◆ Try it
Give back, word for word, only the lines from the one containing "1,760 | 3,237 |" to the end of the listing below.
** Opening Listed records block **
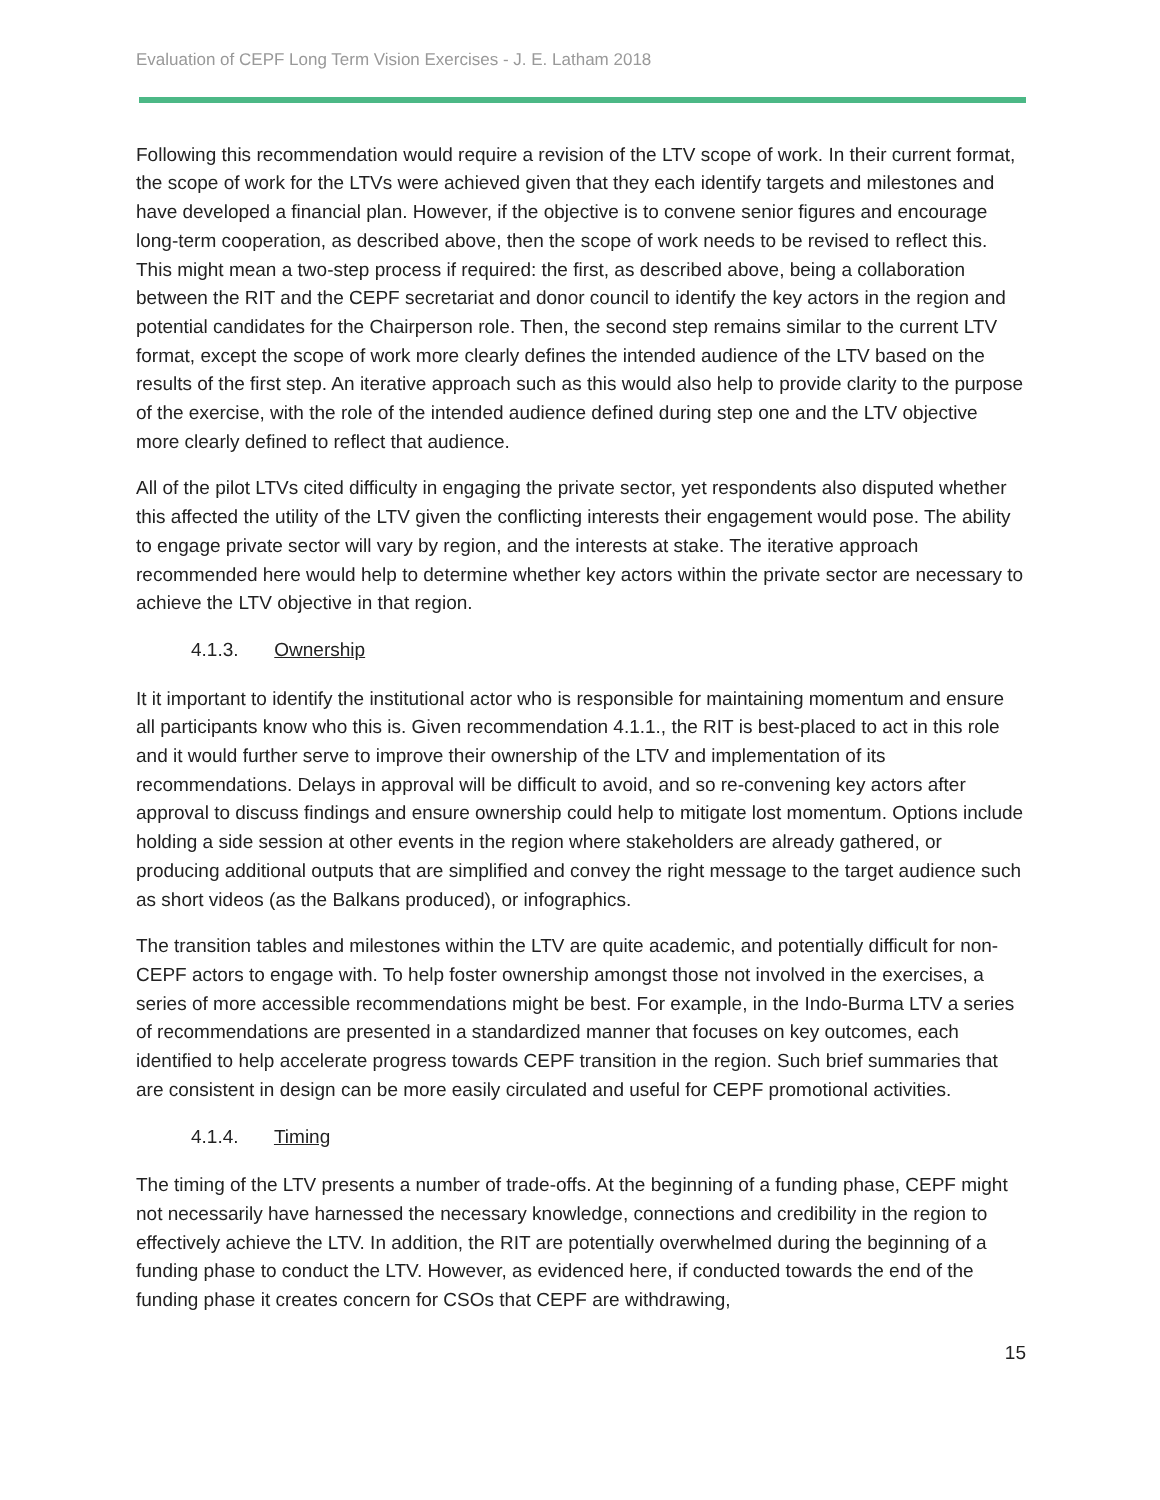Evaluation of CEPF Long Term Vision Exercises - J. E. Latham 2018
Following this recommendation would require a revision of the LTV scope of work. In their current format, the scope of work for the LTVs were achieved given that they each identify targets and milestones and have developed a financial plan. However, if the objective is to convene senior figures and encourage long-term cooperation, as described above, then the scope of work needs to be revised to reflect this. This might mean a two-step process if required: the first, as described above, being a collaboration between the RIT and the CEPF secretariat and donor council to identify the key actors in the region and potential candidates for the Chairperson role. Then, the second step remains similar to the current LTV format, except the scope of work more clearly defines the intended audience of the LTV based on the results of the first step. An iterative approach such as this would also help to provide clarity to the purpose of the exercise, with the role of the intended audience defined during step one and the LTV objective more clearly defined to reflect that audience.
All of the pilot LTVs cited difficulty in engaging the private sector, yet respondents also disputed whether this affected the utility of the LTV given the conflicting interests their engagement would pose. The ability to engage private sector will vary by region, and the interests at stake. The iterative approach recommended here would help to determine whether key actors within the private sector are necessary to achieve the LTV objective in that region.
4.1.3. Ownership
It it important to identify the institutional actor who is responsible for maintaining momentum and ensure all participants know who this is. Given recommendation 4.1.1., the RIT is best-placed to act in this role and it would further serve to improve their ownership of the LTV and implementation of its recommendations. Delays in approval will be difficult to avoid, and so re-convening key actors after approval to discuss findings and ensure ownership could help to mitigate lost momentum. Options include holding a side session at other events in the region where stakeholders are already gathered, or producing additional outputs that are simplified and convey the right message to the target audience such as short videos (as the Balkans produced), or infographics.
The transition tables and milestones within the LTV are quite academic, and potentially difficult for non-CEPF actors to engage with. To help foster ownership amongst those not involved in the exercises, a series of more accessible recommendations might be best. For example, in the Indo-Burma LTV a series of recommendations are presented in a standardized manner that focuses on key outcomes, each identified to help accelerate progress towards CEPF transition in the region. Such brief summaries that are consistent in design can be more easily circulated and useful for CEPF promotional activities.
4.1.4. Timing
The timing of the LTV presents a number of trade-offs. At the beginning of a funding phase, CEPF might not necessarily have harnessed the necessary knowledge, connections and credibility in the region to effectively achieve the LTV. In addition, the RIT are potentially overwhelmed during the beginning of a funding phase to conduct the LTV. However, as evidenced here, if conducted towards the end of the funding phase it creates concern for CSOs that CEPF are withdrawing,
15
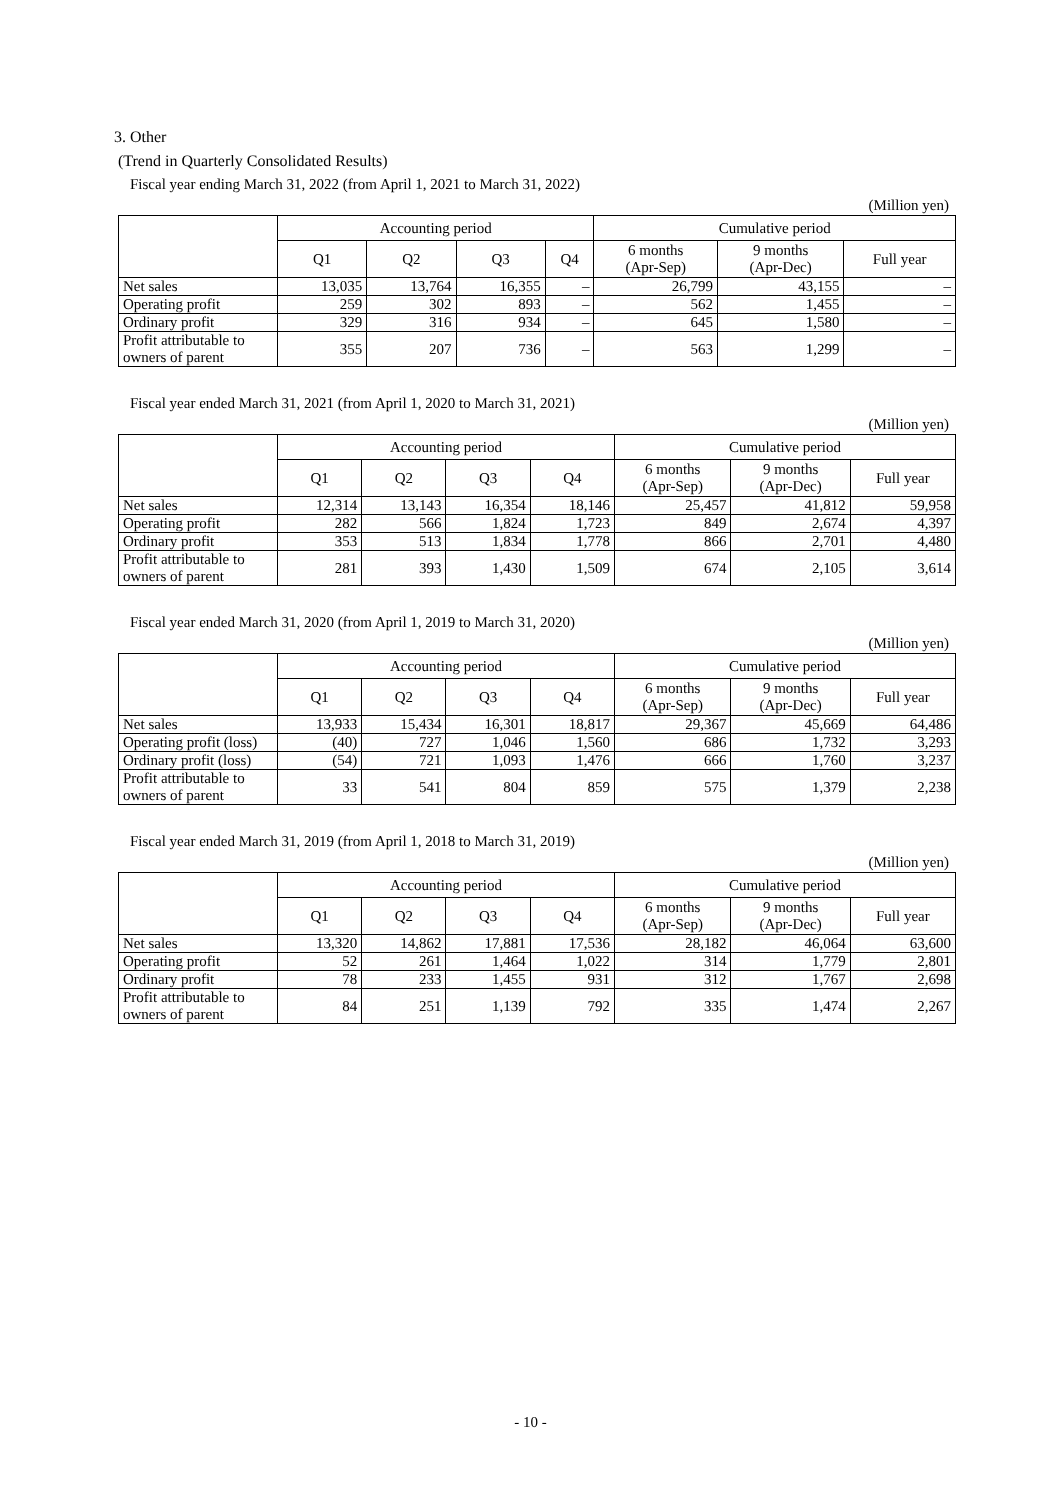3. Other
(Trend in Quarterly Consolidated Results)
Fiscal year ending March 31, 2022 (from April 1, 2021 to March 31, 2022)
(Million yen)
| | Accounting period | | | | Cumulative period | | |
| --- | --- | --- | --- | --- | --- | --- | --- |
| | Q1 | Q2 | Q3 | Q4 | 6 months (Apr-Sep) | 9 months (Apr-Dec) | Full year |
| Net sales | 13,035 | 13,764 | 16,355 | – | 26,799 | 43,155 | – |
| Operating profit | 259 | 302 | 893 | – | 562 | 1,455 | – |
| Ordinary profit | 329 | 316 | 934 | – | 645 | 1,580 | – |
| Profit attributable to owners of parent | 355 | 207 | 736 | – | 563 | 1,299 | – |
Fiscal year ended March 31, 2021 (from April 1, 2020 to March 31, 2021)
(Million yen)
| | Accounting period | | | | Cumulative period | | |
| --- | --- | --- | --- | --- | --- | --- | --- |
| | Q1 | Q2 | Q3 | Q4 | 6 months (Apr-Sep) | 9 months (Apr-Dec) | Full year |
| Net sales | 12,314 | 13,143 | 16,354 | 18,146 | 25,457 | 41,812 | 59,958 |
| Operating profit | 282 | 566 | 1,824 | 1,723 | 849 | 2,674 | 4,397 |
| Ordinary profit | 353 | 513 | 1,834 | 1,778 | 866 | 2,701 | 4,480 |
| Profit attributable to owners of parent | 281 | 393 | 1,430 | 1,509 | 674 | 2,105 | 3,614 |
Fiscal year ended March 31, 2020 (from April 1, 2019 to March 31, 2020)
(Million yen)
| | Accounting period | | | | Cumulative period | | |
| --- | --- | --- | --- | --- | --- | --- | --- |
| | Q1 | Q2 | Q3 | Q4 | 6 months (Apr-Sep) | 9 months (Apr-Dec) | Full year |
| Net sales | 13,933 | 15,434 | 16,301 | 18,817 | 29,367 | 45,669 | 64,486 |
| Operating profit (loss) | (40) | 727 | 1,046 | 1,560 | 686 | 1,732 | 3,293 |
| Ordinary profit (loss) | (54) | 721 | 1,093 | 1,476 | 666 | 1,760 | 3,237 |
| Profit attributable to owners of parent | 33 | 541 | 804 | 859 | 575 | 1,379 | 2,238 |
Fiscal year ended March 31, 2019 (from April 1, 2018 to March 31, 2019)
(Million yen)
| | Accounting period | | | | Cumulative period | | |
| --- | --- | --- | --- | --- | --- | --- | --- |
| | Q1 | Q2 | Q3 | Q4 | 6 months (Apr-Sep) | 9 months (Apr-Dec) | Full year |
| Net sales | 13,320 | 14,862 | 17,881 | 17,536 | 28,182 | 46,064 | 63,600 |
| Operating profit | 52 | 261 | 1,464 | 1,022 | 314 | 1,779 | 2,801 |
| Ordinary profit | 78 | 233 | 1,455 | 931 | 312 | 1,767 | 2,698 |
| Profit attributable to owners of parent | 84 | 251 | 1,139 | 792 | 335 | 1,474 | 2,267 |
- 10 -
** Closing Listed records block **
◆ Solution to this exercise
| Ordinary profit (loss) | (54) | 721 | 1,093 | 1,476 | 666 | 1,760 | 3,237 |
| Profit attributable to owners of parent | 33 | 541 | 804 | 859 | 575 | 1,379 | 2,238 |
Fiscal year ended March 31, 2019 (from April 1, 2018 to March 31, 2019)
(Million yen)
| | Accounting period | | | | Cumulative period | | |
| --- | --- | --- | --- | --- | --- | --- | --- |
| | Q1 | Q2 | Q3 | Q4 | 6 months (Apr-Sep) | 9 months (Apr-Dec) | Full year |
| Net sales | 13,320 | 14,862 | 17,881 | 17,536 | 28,182 | 46,064 | 63,600 |
| Operating profit | 52 | 261 | 1,464 | 1,022 | 314 | 1,779 | 2,801 |
| Ordinary profit | 78 | 233 | 1,455 | 931 | 312 | 1,767 | 2,698 |
| Profit attributable to owners of parent | 84 | 251 | 1,139 | 792 | 335 | 1,474 | 2,267 |
- 10 -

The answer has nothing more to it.